GOAL 1:
According to the Trie tutorial, why would a service offer query suggestions? Answer in one to three sentences.
GOAL 2:
Answer these from the Trie tutorial:
(a) What data will the trie be built from?
(b) Which step of the plan is marked optional?
(c) Which pygtrie class does the code create?
GOAL 3:
Please extend the Trie tutorial past its final line of code, carrying on toward the next step of its plan.

PASSAGE:
──────────
# Sugges_ #

One of the strategies to improve user experience is to provide user with hints, or, otherwise, to autocomplete his queries. Let's consider suggest.

Today we will practice generating suggestions using [Trie](https://en.wikipedia.org/wiki/Trie) datastructure (prefix tree), see the example below.

Plan:

1. Build Trie based on real search query data provided by AOL company;
2. Generate suggestion based on trie;
3. Measure suggestion speed;
4. Add spellcheck to suggest (optional).


![image](https://www.ritambhara.in/wp-content/uploads/2017/05/Screen-Shot-2017-05-01-at-4.01.38-PM.png)

## Install Trie DS support

You are free to use any library implementation of Trie, as well as the one we suggest.

https://github.com/google/pygtrie

In [1]:
# !pip install pygtrie

In [1]:
import pygtrie
t = pygtrie.CharTrie()
t["this is 3"] = "A"
t["this is 2"] = ["G",1]
t["this"] = "B"
t["that.is 3"] = "C"

print(t)
──────────
SUPPLIED INFORMATION:
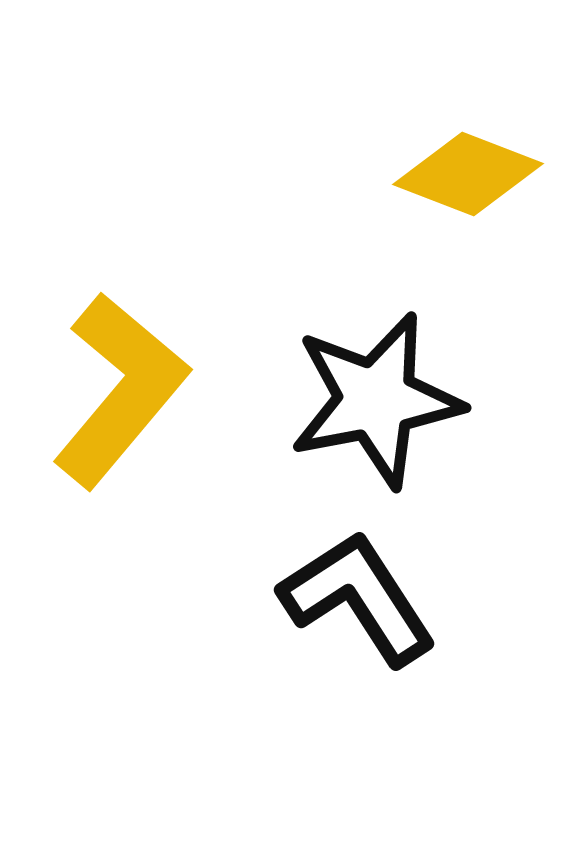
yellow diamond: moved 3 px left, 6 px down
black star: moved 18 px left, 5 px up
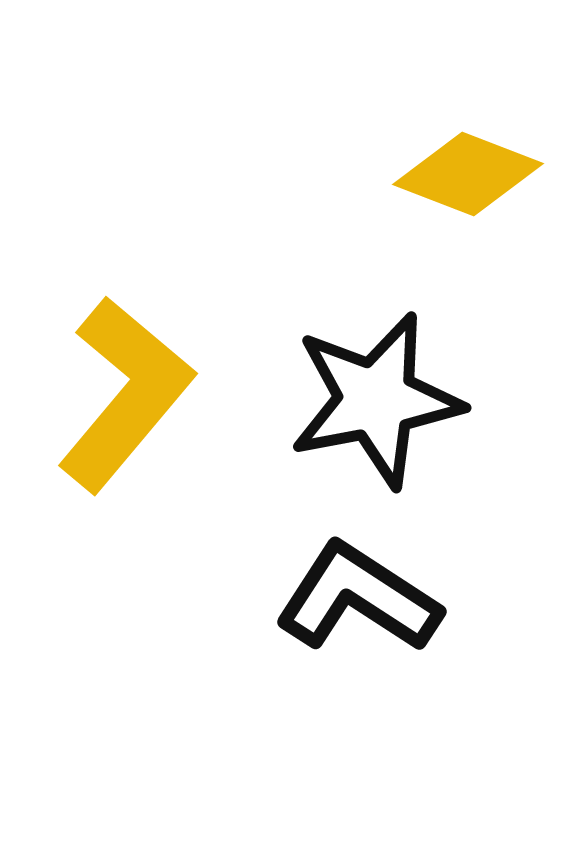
yellow L-shape: moved 5 px right, 4 px down
black L-shape: rotated 24 degrees counterclockwise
──────────
EXPECTED OUTPUT 1:
Query suggestions are one way to improve user experience. They give the user hints or autocomplete the user's queries.

EXPECTED OUTPUT 2:
(a) Real search query data provided by the AOL company.
(b) Adding spellcheck to suggest.
(c) CharTrie.

EXPECTED OUTPUT 3:
n = t.has_node('this') == pygtrie.Trie.HAS_VALUE
s = t.has_node('this') == pygtrie.Trie.HAS_SUBTRIE

print(f"Node = {n}; Subtree = {s}")

for key, val in t.iteritems("this"):
    print(key, '~', val)

CharTrie(this: B, this is 3: A, this is 2: ['G', 1], that.is 3: C)
Node = False; Subtree = False
this ~ B
this is 3 ~ A
this is 2 ~ ['G', 1]


## 1. Build a trie upon a dataset ##

### 1.1 Read dataset

Download the [dataset](https://drive.google.com/drive/folders/1rOE5eed37Jy2ANQItZVwDIFgPmkCoFu6) (we provide only the first part of the original data for simplicity (~3.5 mln queries)).
Explore the data, see readme file. Load the dataset.

In [2]:
import pandas as pd 
import tqdm

aol_data = pd.read_csv("user-ct-test-collection-01.txt.zip",sep="\t")

#Remove rows with NaN Query
aol_data = aol_data.query("not Query.isnull()")
print("DS size:", aol_data.shape[0])
aol_data.head()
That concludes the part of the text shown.